I felt something wet hit my face; another drop followed and I realized it was raining, the first rain after two months of snow. By the time I reached my chambers it was coming on heavily and my cap was soaked. To my surprise, Barak was already in the outer office. He had lit the fire and sat at the big table, getting papers in order for tomorrow’s court session. Plaints, affidavits and statements were piled around him. His handsome, impish features looked tired, his eyes bloodshot. And his face was stubbly.
‘You need to get a shave, or the judge will be calling you out for a disrespectful demeanour.’ Though I spoke roughly, Barak and I had a fast friendship. We had originally come together on an assignment for Barak’s late master, the King’s Minister Thomas Cromwell. After Cromwell’s execution three years before, Barak had come to work for me, an unorthodox assistant but an efficient one.
‘All right,’ he said grumpily. ‘The madwag’s parents are due soon.’
‘Don’t call him that,’ I said as I looked through the papers he had prepared. Everything was in order, annotations made in Barak’s spidery handwriting. ‘In on Sunday?’ I asked. ‘You were here yesterday too? You are neglecting poor Tamasin.’
‘She’s all right.’ Barak rose and began filing away books and papers. I looked at his broad back, wondering what was wrong between him and his wi
fe that he should thus drag out his time at work and, by the look of him, stay out all night. Tamasin was a pretty girl, as spirited as Barak, and he had been happy to marry her last year even though they had been forced into a speedy wedding by her pregnancy. Their son had died the day he was born and in the months since, though Barak had been as cheerfully irreverent as ever, there was often something forced about his banter, at times something haunted in his eyes. I knew the loss of a child could bring some couples closer, but drive others apart.
‘You saw Adam Kite’s parents yesterday when they called to make their appointment,’ I said. ‘Goodman Kite and his wife. What are they like?’
He turned back to me. ‘Working people, he’s a stonemason. He started on about God’s mercy in allowing them to take their case to Requests, how He doesn’t abandon the true faithful.’ Barak wrinkled his nose. ‘They look like some of the busy Bible folk to me. Though the godly folk I have seen mostly seem very satisfied with themselves, and the Kites looked like a pair of squished cats.’
‘Not surprising given what’s happened.’
‘I know.’ Barak hesitated. ‘Will you have to go there, among all the lunatics tearing their clothes and clanking their chains?’
‘Probably.’ I looked again at the papers. ‘The boy is seventeen. Brought before the Council on the third of March for frantic and lewd behaviour at the Preaching Cross in St Paul’s churchyard, railing there “with strange moans and shrieks”. Committed to the Bedlam in the hope of a cure. No further order. No examination by a doctor or jury of his state of health. That’s improper.’
Barak looked at me seriously. ‘He’s lucky they didn’t arraign him for a heretic. Remember what happened to Richard Mekins and John Collins.’
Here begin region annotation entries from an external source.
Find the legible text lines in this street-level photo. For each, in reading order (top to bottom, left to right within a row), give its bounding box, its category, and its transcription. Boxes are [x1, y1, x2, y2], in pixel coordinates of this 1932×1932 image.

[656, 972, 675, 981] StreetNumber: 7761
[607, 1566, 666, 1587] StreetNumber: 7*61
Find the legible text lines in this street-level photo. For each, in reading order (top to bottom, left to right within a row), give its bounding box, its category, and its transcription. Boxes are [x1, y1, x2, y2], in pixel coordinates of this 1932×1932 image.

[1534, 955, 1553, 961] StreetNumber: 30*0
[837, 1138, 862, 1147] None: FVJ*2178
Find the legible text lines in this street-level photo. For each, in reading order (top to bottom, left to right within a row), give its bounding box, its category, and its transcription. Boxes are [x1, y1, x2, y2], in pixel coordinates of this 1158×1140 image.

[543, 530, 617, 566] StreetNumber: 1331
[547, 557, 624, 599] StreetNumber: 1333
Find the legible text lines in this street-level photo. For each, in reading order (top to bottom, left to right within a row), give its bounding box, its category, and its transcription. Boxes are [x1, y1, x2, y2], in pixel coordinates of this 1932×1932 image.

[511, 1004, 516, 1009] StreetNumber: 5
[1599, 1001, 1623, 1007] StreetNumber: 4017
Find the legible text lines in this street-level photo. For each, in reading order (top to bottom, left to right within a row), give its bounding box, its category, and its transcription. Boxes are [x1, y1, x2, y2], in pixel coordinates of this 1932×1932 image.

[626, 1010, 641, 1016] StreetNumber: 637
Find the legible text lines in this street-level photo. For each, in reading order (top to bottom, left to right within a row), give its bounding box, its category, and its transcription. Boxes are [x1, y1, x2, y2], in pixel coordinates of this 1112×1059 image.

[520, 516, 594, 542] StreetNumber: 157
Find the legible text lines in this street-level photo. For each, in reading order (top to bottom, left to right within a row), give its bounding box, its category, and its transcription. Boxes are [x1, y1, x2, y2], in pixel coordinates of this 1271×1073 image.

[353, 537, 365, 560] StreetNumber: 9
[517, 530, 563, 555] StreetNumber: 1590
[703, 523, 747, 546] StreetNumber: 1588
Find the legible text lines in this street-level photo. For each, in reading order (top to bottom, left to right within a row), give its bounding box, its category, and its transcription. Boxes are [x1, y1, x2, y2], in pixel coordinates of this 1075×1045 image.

‘The Council are more careful now.’
Mekins was a fifteen-year-old apprentice who eighteen months before had been burned alive at Smithfield for denying the presence of Jesus in the Eucharist. The case of John Collins had been worse still, a youth who had shot an arrow at a statue of Christ inside a church. Many had also thought him insane; but the previous year the King had passed an act to allow insane persons to be executed, and Collins too was burned to death. The cruelty of these cases had turned the populace against Bishop Bonner’s harsh religious rule of the city. There had been no burnings since.